§ Task instructions
• a. From the Brad Kahlhamer article below, print the passage that begins at the words "American artist" and stops after the words "Art among others.".
• b. Answer these questions using the article on Brad Kahlhamer below.
(i) In what year was Kahlhamer born?
(ii) In which borough is his studio located?
(iii) Which part of New York City does the article connect with his adult life?
• c. List every art form that the Brad Kahlhamer article below says his multi-media practice ranges across.

§ Quoted passage
______

= Brad Kahlhamer =

American artist

Brad Kahlhamer (born in 1956) is an artist known for his multi-media practice, ranging from sculpture and painting to performance and music. Kahlhamer focuses on exploring his personal "third space", which is described as his meeting point of two opposing cultural personal histories. This is illustrated as his work navigates his stated Native American heritage, adoptive German-American family, and adult life in New York City’s Lower East Side. He is currently based in New York City, working from his studio in Brooklyn.

His work has been collected by institutions such as the Museum of Modern Art, the Whitney Museum of American Art, the Metropolitan Museum of Art, the Denver Art Museum, the Milwaukee Art Museum, and the Madison Museum of Contemporary Art, Seattle Art Museum, the Hood Museum of Art, and the San Francisco Museum of Modern Art among others.

______

§ Dataset records
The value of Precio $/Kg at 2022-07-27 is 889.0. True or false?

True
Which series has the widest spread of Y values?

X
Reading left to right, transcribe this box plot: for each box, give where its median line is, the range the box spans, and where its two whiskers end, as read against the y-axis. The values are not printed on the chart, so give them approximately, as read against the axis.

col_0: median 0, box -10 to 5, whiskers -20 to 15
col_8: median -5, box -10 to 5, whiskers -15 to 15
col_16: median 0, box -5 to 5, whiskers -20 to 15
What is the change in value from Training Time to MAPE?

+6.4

______

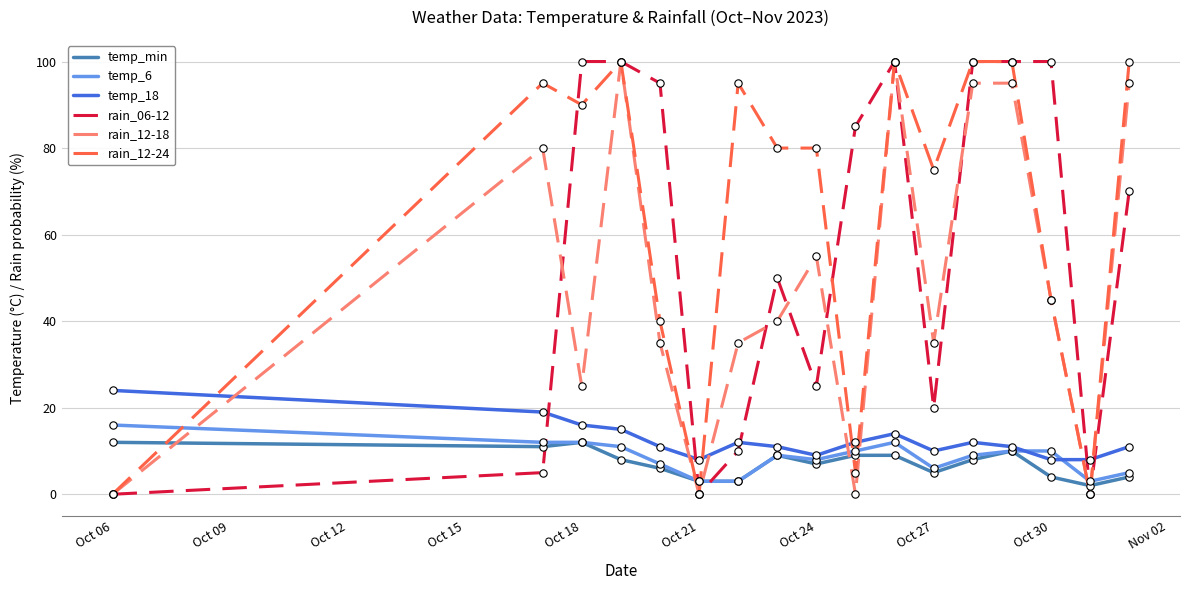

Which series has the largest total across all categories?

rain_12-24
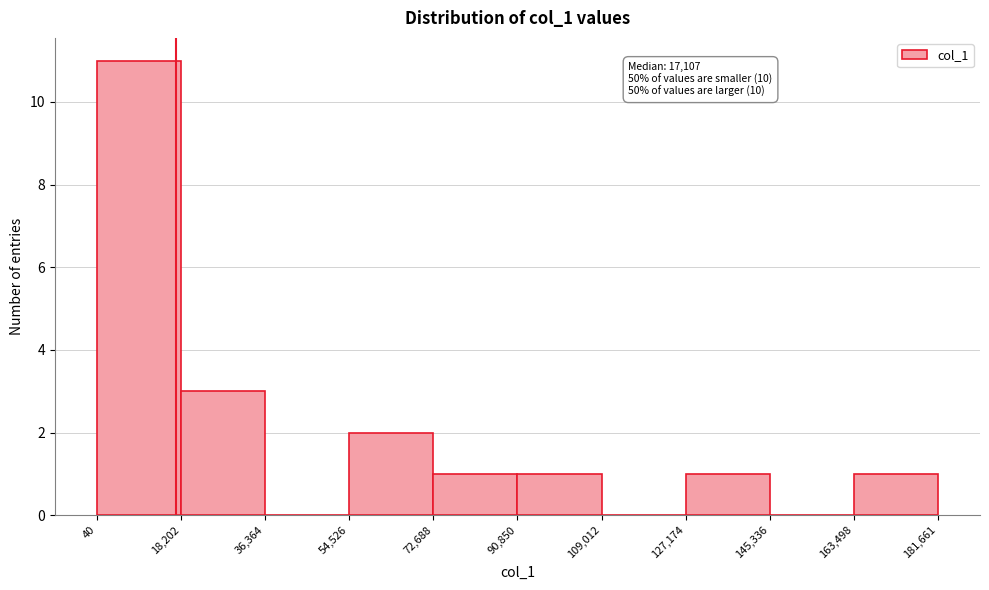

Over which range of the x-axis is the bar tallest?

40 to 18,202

______

§ Responses to the tasks
• a.
American artist

Brad Kahlhamer (born in 1956) is an artist known for his multi-media practice, ranging from sculpture and painting to performance and music. Kahlhamer focuses on exploring his personal "third space", which is described as his meeting point of two opposing cultural personal histories. This is illustrated as his work navigates his stated Native American heritage, adoptive German-American family, and adult life in New York City’s Lower East Side. He is currently based in New York City, working from his studio in Brooklyn.

His work has been collected by institutions such as the Museum of Modern Art, the Whitney Museum of American Art, the Metropolitan Museum of Art, the Denver Art Museum, the Milwaukee Art Museum, and the Madison Museum of Contemporary Art, Seattle Art Museum, the Hood Museum of Art, and the San Francisco Museum of Modern Art among others.

• b.
(i) 1956
(ii) Brooklyn
(iii) The Lower East Side

• c. Sculpture, painting, performance, music